--- START ---

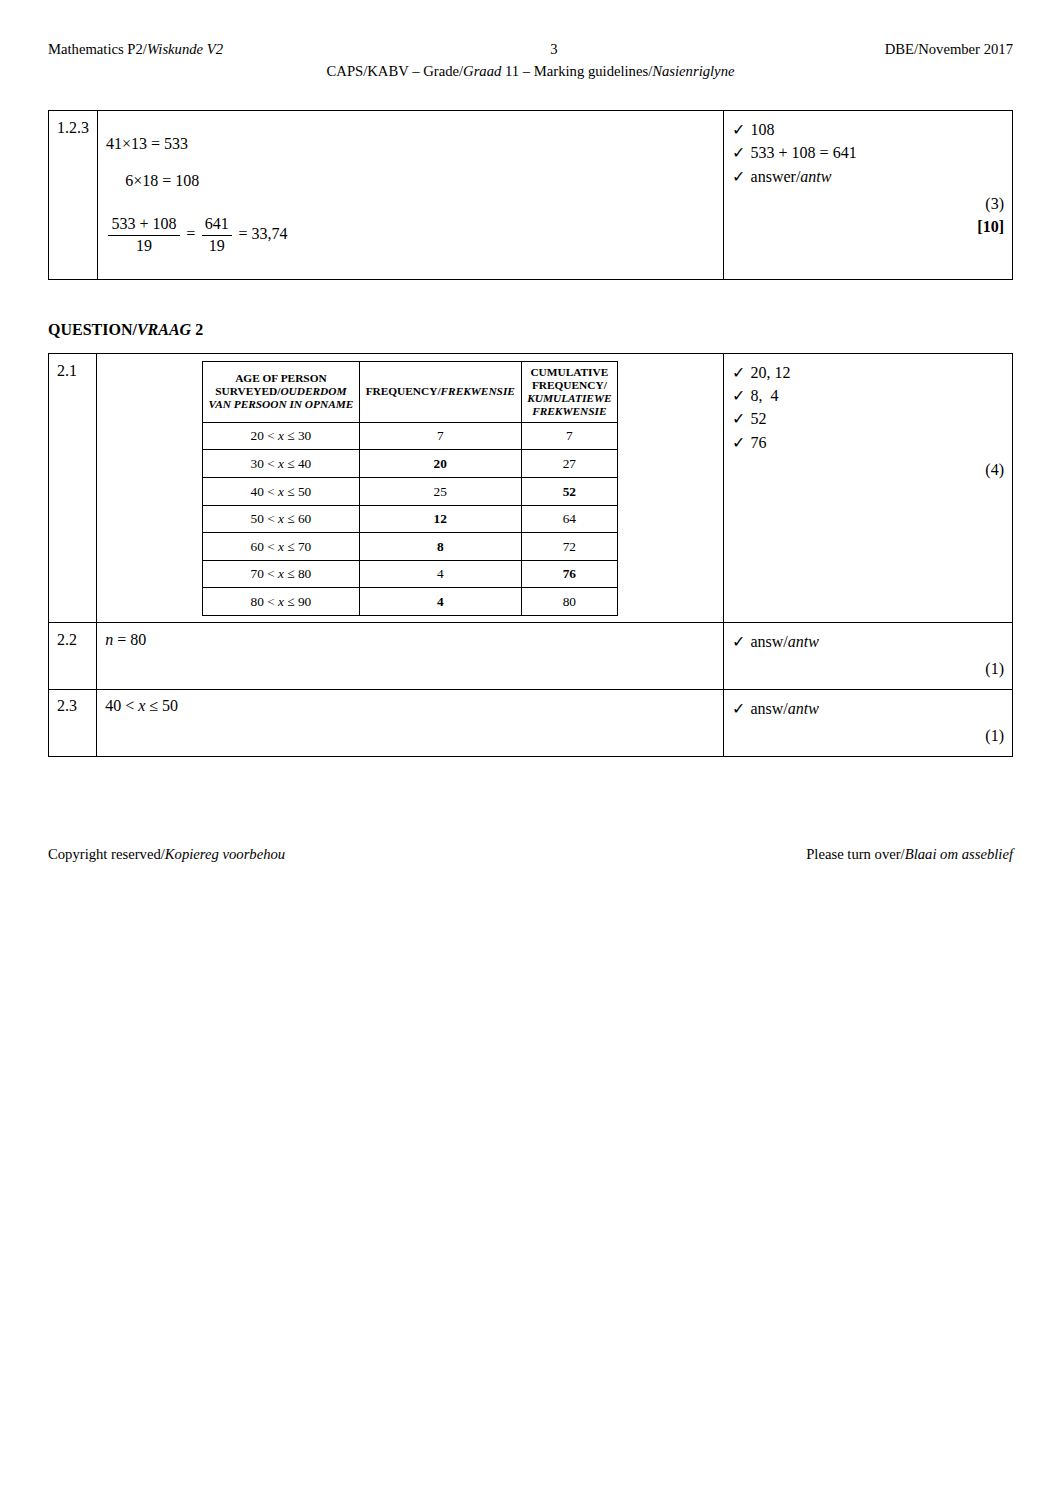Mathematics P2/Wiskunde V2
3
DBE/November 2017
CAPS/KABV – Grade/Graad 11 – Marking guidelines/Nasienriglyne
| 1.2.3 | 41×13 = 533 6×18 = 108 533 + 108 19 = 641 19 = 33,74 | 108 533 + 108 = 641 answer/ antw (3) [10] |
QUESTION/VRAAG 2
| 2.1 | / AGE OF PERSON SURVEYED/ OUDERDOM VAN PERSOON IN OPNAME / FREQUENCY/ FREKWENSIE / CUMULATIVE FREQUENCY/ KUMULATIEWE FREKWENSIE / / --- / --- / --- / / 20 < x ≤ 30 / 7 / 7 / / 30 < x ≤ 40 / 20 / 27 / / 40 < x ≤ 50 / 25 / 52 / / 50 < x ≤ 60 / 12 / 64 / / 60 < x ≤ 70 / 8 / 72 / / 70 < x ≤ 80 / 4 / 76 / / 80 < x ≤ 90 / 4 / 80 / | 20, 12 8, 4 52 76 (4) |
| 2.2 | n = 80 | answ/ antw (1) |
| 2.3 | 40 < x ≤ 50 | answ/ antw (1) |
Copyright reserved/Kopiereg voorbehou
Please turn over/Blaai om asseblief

--- END ---
--- START ---

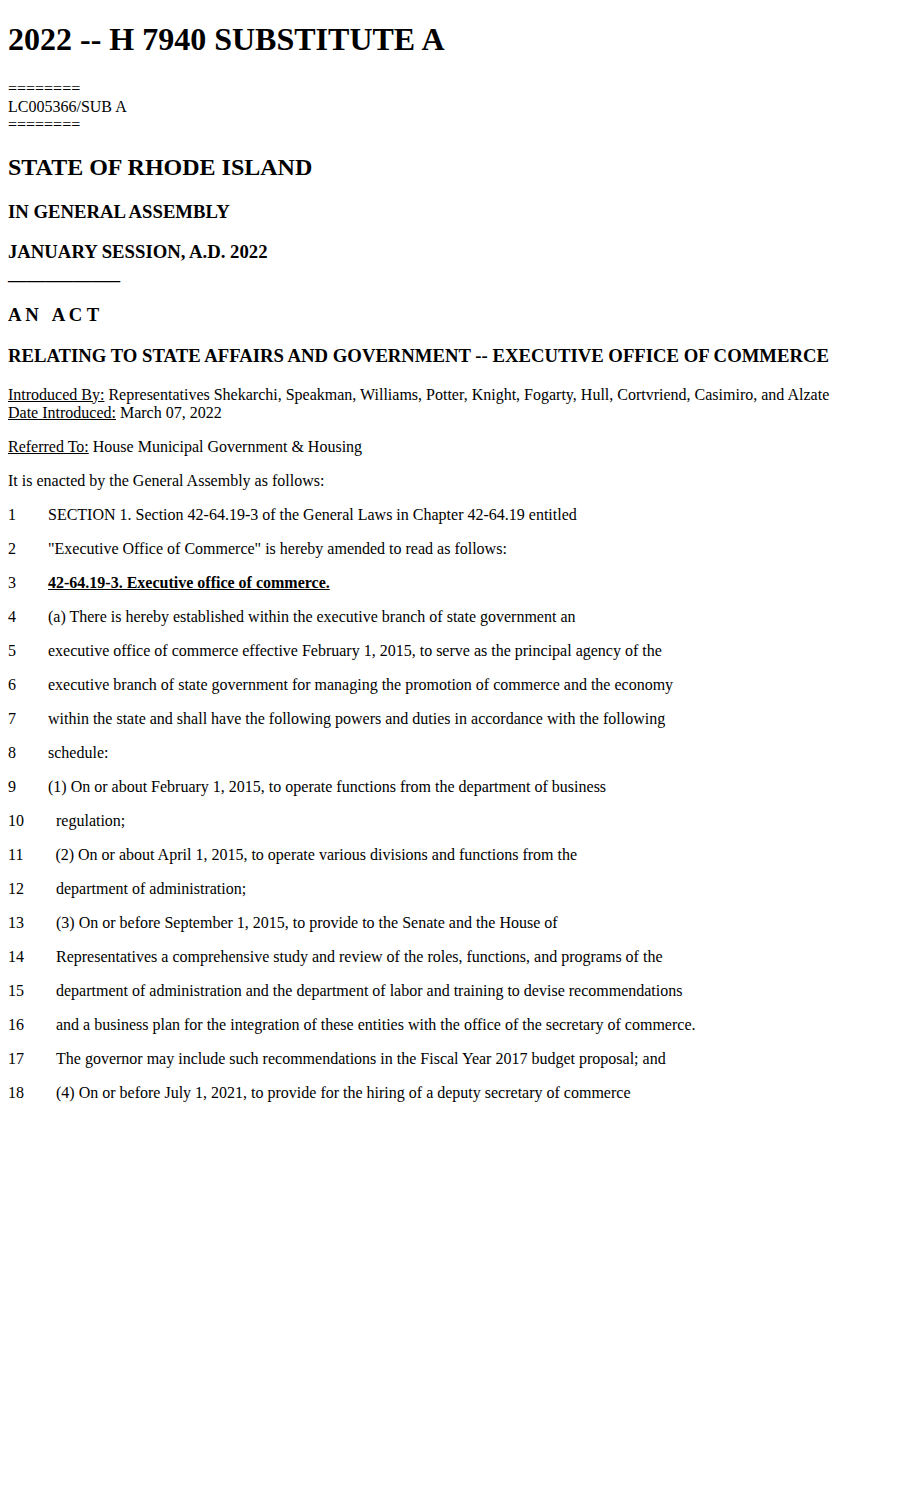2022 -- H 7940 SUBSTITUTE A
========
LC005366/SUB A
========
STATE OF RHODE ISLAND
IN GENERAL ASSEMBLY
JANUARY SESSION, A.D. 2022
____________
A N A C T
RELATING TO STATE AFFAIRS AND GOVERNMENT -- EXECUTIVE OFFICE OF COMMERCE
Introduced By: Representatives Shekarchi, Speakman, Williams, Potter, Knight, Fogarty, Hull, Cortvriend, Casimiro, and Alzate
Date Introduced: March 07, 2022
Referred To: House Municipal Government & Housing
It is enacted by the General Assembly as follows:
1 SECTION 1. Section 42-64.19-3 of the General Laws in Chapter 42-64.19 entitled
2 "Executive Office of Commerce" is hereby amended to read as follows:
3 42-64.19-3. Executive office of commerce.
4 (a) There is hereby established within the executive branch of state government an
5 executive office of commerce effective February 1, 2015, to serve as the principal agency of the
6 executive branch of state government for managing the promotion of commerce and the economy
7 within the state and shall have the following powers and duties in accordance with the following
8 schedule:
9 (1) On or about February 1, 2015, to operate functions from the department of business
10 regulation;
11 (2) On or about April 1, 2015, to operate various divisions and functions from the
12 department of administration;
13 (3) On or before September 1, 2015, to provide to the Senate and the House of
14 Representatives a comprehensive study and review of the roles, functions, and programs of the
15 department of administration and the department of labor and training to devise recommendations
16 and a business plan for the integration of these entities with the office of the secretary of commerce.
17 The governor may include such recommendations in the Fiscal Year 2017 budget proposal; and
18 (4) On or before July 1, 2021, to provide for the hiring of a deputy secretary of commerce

--- END ---
--- START ---

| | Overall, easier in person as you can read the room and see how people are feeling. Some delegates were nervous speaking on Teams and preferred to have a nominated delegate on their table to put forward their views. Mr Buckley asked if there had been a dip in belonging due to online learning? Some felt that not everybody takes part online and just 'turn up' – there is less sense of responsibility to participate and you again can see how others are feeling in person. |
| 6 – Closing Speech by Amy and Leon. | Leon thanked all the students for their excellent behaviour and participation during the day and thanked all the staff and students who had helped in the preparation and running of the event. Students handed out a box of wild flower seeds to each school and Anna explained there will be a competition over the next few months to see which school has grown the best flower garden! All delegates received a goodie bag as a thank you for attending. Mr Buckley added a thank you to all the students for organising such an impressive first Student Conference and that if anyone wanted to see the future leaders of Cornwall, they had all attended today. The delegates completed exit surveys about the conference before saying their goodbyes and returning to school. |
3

--- END ---

* Prompt
Look above for the line holding "12 department of administration;" and the line holding "18 (4) On or", then output exactly those two lines and every line between them, nothing more.

* Problem solution
12 department of administration;
13 (3) On or before September 1, 2015, to provide to the Senate and the House of
14 Representatives a comprehensive study and review of the roles, functions, and programs of the
15 department of administration and the department of labor and training to devise recommendations
16 and a business plan for the integration of these entities with the office of the secretary of commerce.
17 The governor may include such recommendations in the Fiscal Year 2017 budget proposal; and
18 (4) On or before July 1, 2021, to provide for the hiring of a deputy secretary of commerce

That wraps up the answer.